Consider local pre-aggregation on each agent — flush accumulated counts every 10 seconds instead of sending every increment
How do you merge pre-aggregated partial sums from multiple agents into the final rollup?
Think about sharding writes by time bucket so that concurrent flushes target different partitions
What happens if an agent crashes before flushing — how do you handle data loss vs. double-counting?

2. Time-Bucketed Aggregation Pipeline

Converting a continuous stream of raw data points into discrete time buckets is the core data processing challenge. Hints to consider:

Use Kafka as the ingestion buffer, partitioned by metric name hash, to distribute aggregation load
How do you handle late-arriving data points that belong to an already-closed time bucket?
Consider a two-phase approach: stream processors aggregate into 1-second buckets, then a background job rolls up into 1-minute and 1-hour buckets
What data structure efficiently tracks percentiles (p50, p95, p99) without storing every raw value?

3. Query Performance Over Time Ranges

Dashboard queries spanning days of data must remain fast despite the data volume.
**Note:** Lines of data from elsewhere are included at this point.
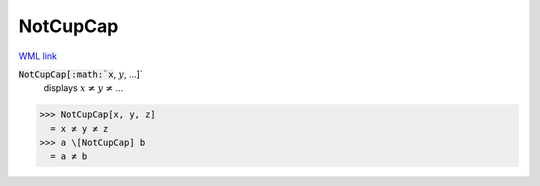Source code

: NotCupCap
=========

`WML link <https://reference.wolfram.com/language/ref/NotCupCap.html>`_


:code:`NotCupCap[:math:`x`, :math:`y`, ...]`
    displays :math:`x` ≭ :math:`y` ≭ ...





>>> NotCupCap[x, y, z]
  = x ≭ y ≭ z
>>> a \[NotCupCap] b
  = a ≭ b
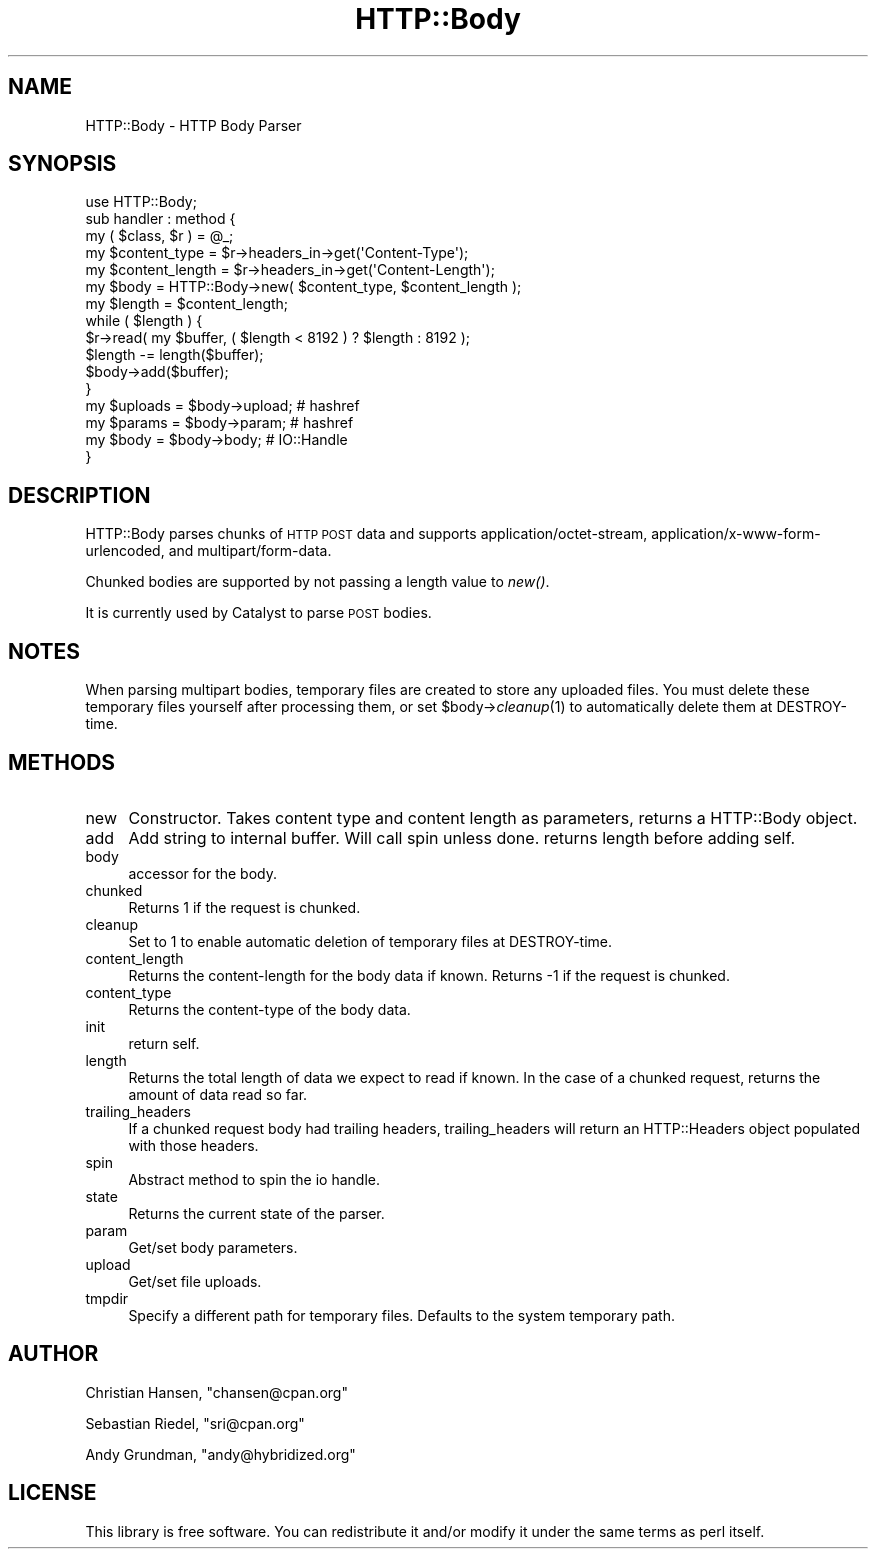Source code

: .\" Automatically generated by Pod::Man 2.23 (Pod::Simple 3.14)
.\"
.\" Standard preamble:
.\" ========================================================================
.de Sp \" Vertical space (when we can't use .PP)
.if t .sp .5v
.if n .sp
..
.de Vb \" Begin verbatim text
.ft CW
.nf
.ne \\$1
..
.de Ve \" End verbatim text
.ft R
.fi
..
.\" Set up some character translations and predefined strings.  \*(-- will
.\" give an unbreakable dash, \*(PI will give pi, \*(L" will give a left
.\" double quote, and \*(R" will give a right double quote.  \*(C+ will
.\" give a nicer C++.  Capital omega is used to do unbreakable dashes and
.\" therefore won't be available.  \*(C` and \*(C' expand to `' in nroff,
.\" nothing in troff, for use with C<>.
.tr \(*W-
.ds C+ C\v'-.1v'\h'-1p'\s-2+\h'-1p'+\s0\v'.1v'\h'-1p'
.ie n \{\
.    ds -- \(*W-
.    ds PI pi
.    if (\n(.H=4u)&(1m=24u) .ds -- \(*W\h'-12u'\(*W\h'-12u'-\" diablo 10 pitch
.    if (\n(.H=4u)&(1m=20u) .ds -- \(*W\h'-12u'\(*W\h'-8u'-\"  diablo 12 pitch
.    ds L" ""
.    ds R" ""
.    ds C` ""
.    ds C' ""
'br\}
.el\{\
.    ds -- \|\(em\|
.    ds PI \(*p
.    ds L" ``
.    ds R" ''
'br\}
.\"
.\" Escape single quotes in literal strings from groff's Unicode transform.
.ie \n(.g .ds Aq \(aq
.el       .ds Aq '
.\"
.\" If the F register is turned on, we'll generate index entries on stderr for
.\" titles (.TH), headers (.SH), subsections (.SS), items (.Ip), and index
.\" entries marked with X<> in POD.  Of course, you'll have to process the
.\" output yourself in some meaningful fashion.
.ie \nF \{\
.    de IX
.    tm Index:\\$1\t\\n%\t"\\$2"
..
.    nr % 0
.    rr F
.\}
.el \{\
.    de IX
..
.\}
.\"
.\" Accent mark definitions (@(#)ms.acc 1.5 88/02/08 SMI; from UCB 4.2).
.\" Fear.  Run.  Save yourself.  No user-serviceable parts.
.    \" fudge factors for nroff and troff
.if n \{\
.    ds #H 0
.    ds #V .8m
.    ds #F .3m
.    ds #[ \f1
.    ds #] \fP
.\}
.if t \{\
.    ds #H ((1u-(\\\\n(.fu%2u))*.13m)
.    ds #V .6m
.    ds #F 0
.    ds #[ \&
.    ds #] \&
.\}
.    \" simple accents for nroff and troff
.if n \{\
.    ds ' \&
.    ds ` \&
.    ds ^ \&
.    ds , \&
.    ds ~ ~
.    ds /
.\}
.if t \{\
.    ds ' \\k:\h'-(\\n(.wu*8/10-\*(#H)'\'\h"|\\n:u"
.    ds ` \\k:\h'-(\\n(.wu*8/10-\*(#H)'\`\h'|\\n:u'
.    ds ^ \\k:\h'-(\\n(.wu*10/11-\*(#H)'^\h'|\\n:u'
.    ds , \\k:\h'-(\\n(.wu*8/10)',\h'|\\n:u'
.    ds ~ \\k:\h'-(\\n(.wu-\*(#H-.1m)'~\h'|\\n:u'
.    ds / \\k:\h'-(\\n(.wu*8/10-\*(#H)'\z\(sl\h'|\\n:u'
.\}
.    \" troff and (daisy-wheel) nroff accents
.ds : \\k:\h'-(\\n(.wu*8/10-\*(#H+.1m+\*(#F)'\v'-\*(#V'\z.\h'.2m+\*(#F'.\h'|\\n:u'\v'\*(#V'
.ds 8 \h'\*(#H'\(*b\h'-\*(#H'
.ds o \\k:\h'-(\\n(.wu+\w'\(de'u-\*(#H)/2u'\v'-.3n'\*(#[\z\(de\v'.3n'\h'|\\n:u'\*(#]
.ds d- \h'\*(#H'\(pd\h'-\w'~'u'\v'-.25m'\f2\(hy\fP\v'.25m'\h'-\*(#H'
.ds D- D\\k:\h'-\w'D'u'\v'-.11m'\z\(hy\v'.11m'\h'|\\n:u'
.ds th \*(#[\v'.3m'\s+1I\s-1\v'-.3m'\h'-(\w'I'u*2/3)'\s-1o\s+1\*(#]
.ds Th \*(#[\s+2I\s-2\h'-\w'I'u*3/5'\v'-.3m'o\v'.3m'\*(#]
.ds ae a\h'-(\w'a'u*4/10)'e
.ds Ae A\h'-(\w'A'u*4/10)'E
.    \" corrections for vroff
.if v .ds ~ \\k:\h'-(\\n(.wu*9/10-\*(#H)'\s-2\u~\d\s+2\h'|\\n:u'
.if v .ds ^ \\k:\h'-(\\n(.wu*10/11-\*(#H)'\v'-.4m'^\v'.4m'\h'|\\n:u'
.    \" for low resolution devices (crt and lpr)
.if \n(.H>23 .if \n(.V>19 \
\{\
.    ds : e
.    ds 8 ss
.    ds o a
.    ds d- d\h'-1'\(ga
.    ds D- D\h'-1'\(hy
.    ds th \o'bp'
.    ds Th \o'LP'
.    ds ae ae
.    ds Ae AE
.\}
.rm #[ #] #H #V #F C
.\" ========================================================================
.\"
.IX Title "HTTP::Body 3"
.TH HTTP::Body 3 "2010-08-19" "perl v5.12.1" "User Contributed Perl Documentation"
.\" For nroff, turn off justification.  Always turn off hyphenation; it makes
.\" way too many mistakes in technical documents.
.if n .ad l
.nh
.SH "NAME"
HTTP::Body \- HTTP Body Parser
.SH "SYNOPSIS"
.IX Header "SYNOPSIS"
.Vb 1
\&    use HTTP::Body;
\&    
\&    sub handler : method {
\&        my ( $class, $r ) = @_;
\&
\&        my $content_type   = $r\->headers_in\->get(\*(AqContent\-Type\*(Aq);
\&        my $content_length = $r\->headers_in\->get(\*(AqContent\-Length\*(Aq);
\&        
\&        my $body   = HTTP::Body\->new( $content_type, $content_length );
\&        my $length = $content_length;
\&
\&        while ( $length ) {
\&
\&            $r\->read( my $buffer, ( $length < 8192 ) ? $length : 8192 );
\&
\&            $length \-= length($buffer);
\&            
\&            $body\->add($buffer);
\&        }
\&        
\&        my $uploads = $body\->upload; # hashref
\&        my $params  = $body\->param;  # hashref
\&        my $body    = $body\->body;   # IO::Handle
\&    }
.Ve
.SH "DESCRIPTION"
.IX Header "DESCRIPTION"
HTTP::Body parses chunks of \s-1HTTP\s0 \s-1POST\s0 data and supports 
application/octet\-stream, application/x\-www\-form\-urlencoded, and
multipart/form\-data.
.PP
Chunked bodies are supported by not passing a length value to \fInew()\fR.
.PP
It is currently used by Catalyst to parse \s-1POST\s0 bodies.
.SH "NOTES"
.IX Header "NOTES"
When parsing multipart bodies, temporary files are created to store any
uploaded files.  You must delete these temporary files yourself after
processing them, or set \f(CW$body\fR\->\fIcleanup\fR\|(1) to automatically delete them
at DESTROY-time.
.SH "METHODS"
.IX Header "METHODS"
.IP "new" 4
.IX Item "new"
Constructor. Takes content type and content length as parameters,
returns a HTTP::Body object.
.IP "add" 4
.IX Item "add"
Add string to internal buffer. Will call spin unless done. returns
length before adding self.
.IP "body" 4
.IX Item "body"
accessor for the body.
.IP "chunked" 4
.IX Item "chunked"
Returns 1 if the request is chunked.
.IP "cleanup" 4
.IX Item "cleanup"
Set to 1 to enable automatic deletion of temporary files at DESTROY-time.
.IP "content_length" 4
.IX Item "content_length"
Returns the content-length for the body data if known.
Returns \-1 if the request is chunked.
.IP "content_type" 4
.IX Item "content_type"
Returns the content-type of the body data.
.IP "init" 4
.IX Item "init"
return self.
.IP "length" 4
.IX Item "length"
Returns the total length of data we expect to read if known.
In the case of a chunked request, returns the amount of data
read so far.
.IP "trailing_headers" 4
.IX Item "trailing_headers"
If a chunked request body had trailing headers, trailing_headers will
return an HTTP::Headers object populated with those headers.
.IP "spin" 4
.IX Item "spin"
Abstract method to spin the io handle.
.IP "state" 4
.IX Item "state"
Returns the current state of the parser.
.IP "param" 4
.IX Item "param"
Get/set body parameters.
.IP "upload" 4
.IX Item "upload"
Get/set file uploads.
.IP "tmpdir" 4
.IX Item "tmpdir"
Specify a different path for temporary files.  Defaults to the system temporary path.
.SH "AUTHOR"
.IX Header "AUTHOR"
Christian Hansen, \f(CW\*(C`chansen@cpan.org\*(C'\fR
.PP
Sebastian Riedel, \f(CW\*(C`sri@cpan.org\*(C'\fR
.PP
Andy Grundman, \f(CW\*(C`andy@hybridized.org\*(C'\fR
.SH "LICENSE"
.IX Header "LICENSE"
This library is free software. You can redistribute it and/or modify 
it under the same terms as perl itself.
Hints to consider:

Use Cassandra with a partition key of (metric_id, time_bucket_granularity) and clustering key of timestamp for efficient range scans
How do you automatically select the right granularity — 1-second vs. 1-minute vs. 1-hour — based on the query's time range?
Consider pre-computing common dashboard queries to avoid aggregating on the fly
What caching strategy works for metrics dashboards where data at the edges changes but historical data is immutable?